In [4]:
# Import required libraries
import requests
import numpy as np

# Configure the services
SCRIPT_SERVICE_URL = "http://localhost:8001"
EMBEDDING_INDEX_URL = "http://localhost:8000"

In [65]:
# Function to fetch all scripts
def fetch_all_scripts():
    """
    Fetch metadata for all scripts from the script service.
    """
    response = requests.get(f"{SCRIPT_SERVICE_URL}/scripts")
    response.raise_for_status()
    return response.json()

# Function to fetch a specific script by ID
def fetch_script_by_id(script_id):
    """
    Fetch the details of a script (including lines) by its ID.
    """
    response = requests.get(f"{SCRIPT_SERVICE_URL}/scripts/{script_id}")
    response.raise_for_status()
    return response.json()

def fetch_chunk_by_id(chunk_id):
    response = requests.get(f"{SCRIPT_SERVICE_URL}/chunks/{chunk_id}")
    response.raise_for_status()
    return response.json()

# Function to search for similar lines in the FAISS index
def search_similar_lines(query_embedding, top_k=5):
    """
    Query the embedding index service to perform a similarity search.
    """
    response = requests.post(
        f"{EMBEDDING_INDEX_URL}/search",
        json={
            "query_embedding": query_embedding,
            "top_k": top_k
        }
    )
    response.raise_for_status()
    return response.json()

In [89]:
scripts = fetch_all_scripts()
print(f"Available scripts: {len(scripts)}")

# Select a random script
import random
random_script = random.choice(scripts)
print(f"Selected script: {random_script}")

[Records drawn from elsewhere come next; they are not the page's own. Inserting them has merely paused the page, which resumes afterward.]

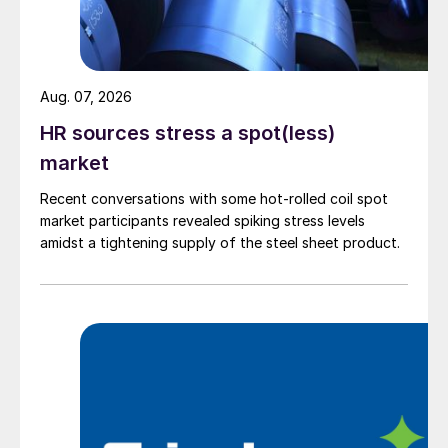
Aug. 07, 2026
HR sources stress a spot(less)
market
Recent conversations with some hot-rolled coil spot
market participants revealed spiking stress levels
amidst a tightening supply of the steel sheet product.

# Fetch full details for the selected script
script_details = fetch_script_by_id(random_script["id"])
print(f"Chunks: {len(script_details['chunks'])}")

# Pick a random line from the script
random_chunk = random.choice(script_details["chunks"])
print(f"Random random_chunk: {random_chunk['text']}")

# Mock embedding for the random line (replace with actual embeddings from your embedding service if available)
random_embedding = np.random.rand(768).tolist()  # Assuming 384 dimensions

# Perform similarity search
top_k = 5
search_results = search_similar_lines(random_embedding, top_k=top_k)
print(f"Top {top_k} similar lines:")
for i, result in enumerate(search_results["results"]):
    print(f"\n{i + 1}. ID: {result['id']}, Similarity: {result['distance']}")
    result_script = fetch_chunk_by_id(result["id"])
    print(result_script["text"])


Available scripts: 22
Selected script: {'id': 'zZuh8YUBeDY', 'name': 'Richard Sutton on Pursuing AGI Through Reinforcement Learning'}
Chunks: 1024
Random random_chunk: temporally symmetric in in the Alberta plan which means that there are no special phases where you like training
Top 5 similar lines:

1. ID: IGu7ivuy1Ag-23, Similarity: 249.147705078125
machine translation so when you want to translate text from one language to another so for example let's say you

2. ID: O_5e_WSNedE-949, Similarity: 249.16970825195312
project for example is to apply the same kind of innovation methodology to basic

3. ID: O_5e_WSNedE-2097, Similarity: 249.16970825195312
project for example is to apply the same kind of innovation methodology to basic

4. ID: sw8IE3MX1SY-652, Similarity: 249.27902221679688
algorithms we've been looking at which represent learning approaches that fit naturally with different

5. ID: sw8IE3MX1SY-1061, Similarity: 249.31964111328125
tree learning or something simple like su